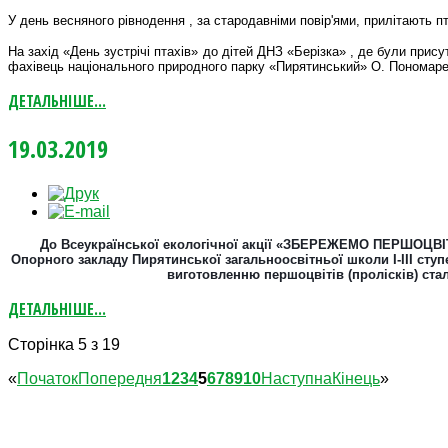
У день весняного рівнодення , за стародавніми повір'ями, прилітають п
На захід «День зустрічі птахів» до дітей ДНЗ «Берізка» , де були прису
фахівець національного природного парку «Пирятинський» О. Пономаре
ДЕТАЛЬНІШЕ...
19.03.2019
До Всеукраїнської екологічної акції «ЗБЕРЕЖЕМО ПЕРШОЦВІ
Опорного закладу Пирятинської загальноосвітньої школи І-ІІІ сту
виготовленню першоцвітів (пролісків) стал
ДЕТАЛЬНІШЕ...
Сторінка 5 з 19
«
Початок
Попередня
1
2
3
4
5
6
7
8
9
10
Наступна
Кінець
»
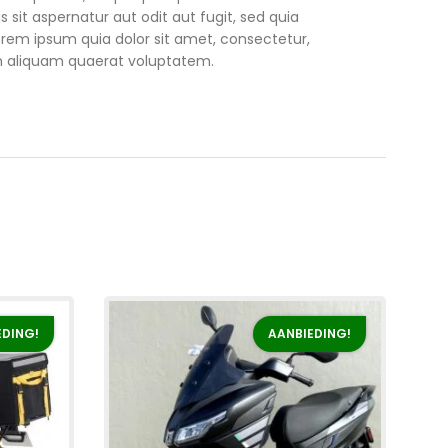
sit aspernatur aut odit aut fugit, sed quia
rem ipsum quia dolor sit amet, consectetur,
m aliquam quaerat voluptatem.
EDING!
AANBIEDING!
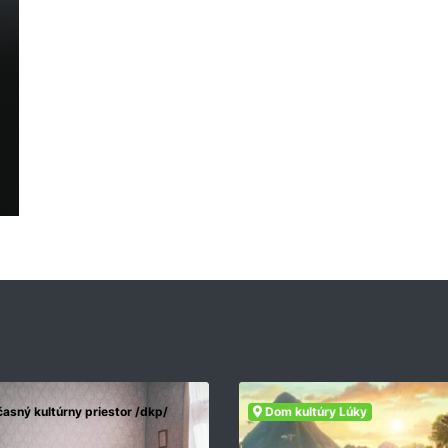
asný kultúrny priestor /dkp/
Dom kultúry Lúky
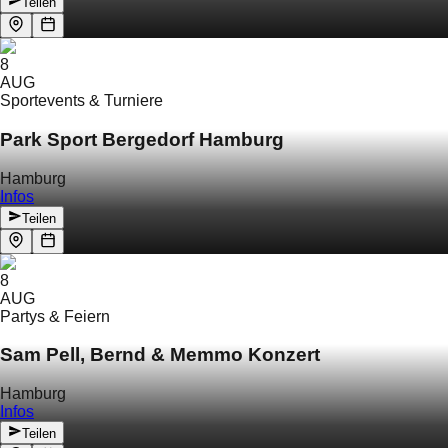
Teilen
8
AUG
Sportevents & Turniere
Park Sport Bergedorf Hamburg
Hamburg
Infos
Teilen
8
AUG
Partys & Feiern
Sam Pell, Bernd & Memmo Konzert
Hamburg
Infos
Teilen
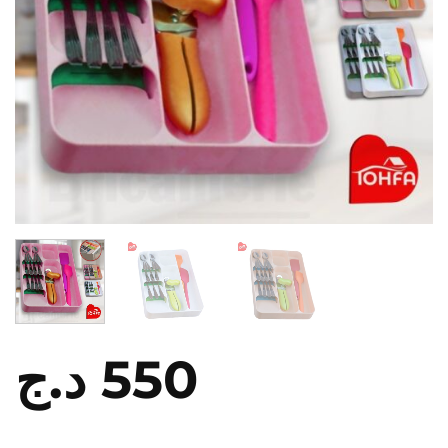
د.ج
550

**Brief**
Rewrite the text read from all the material above, putting "Share" wherever "Teilen" appears and keeping everything else the same. Leave the pictures out of your answer.

**Response to this exercise**
У день весняного рівнодення , за стародавніми повір'ями, прилітають п
На захід «День зустрічі птахів» до дітей ДНЗ «Берізка» , де були прису
фахівець національного природного парку «Пирятинський» О. Пономаре
ДЕТАЛЬНІШЕ...
19.03.2019
До Всеукраїнської екологічної акції «ЗБЕРЕЖЕМО ПЕРШОЦВІ
Опорного закладу Пирятинської загальноосвітньої школи І-ІІІ сту
виготовленню першоцвітів (пролісків) стал
ДЕТАЛЬНІШЕ...
Сторінка 5 з 19
«
Початок
Попередня
1
2
3
4
5
6
7
8
9
10
Наступна
Кінець
»
sit aspernatur aut odit aut fugit, sed quia
rem ipsum quia dolor sit amet, consectetur,
m aliquam quaerat voluptatem.
EDING!
AANBIEDING!
asný kultúrny priestor /dkp/
Dom kultúry Lúky
Share
8
AUG
Sportevents & Turniere
Park Sport Bergedorf Hamburg
Hamburg
Infos
Share
8
AUG
Partys & Feiern
Sam Pell, Bernd & Memmo Konzert
Hamburg
Infos
Share
د.ج
550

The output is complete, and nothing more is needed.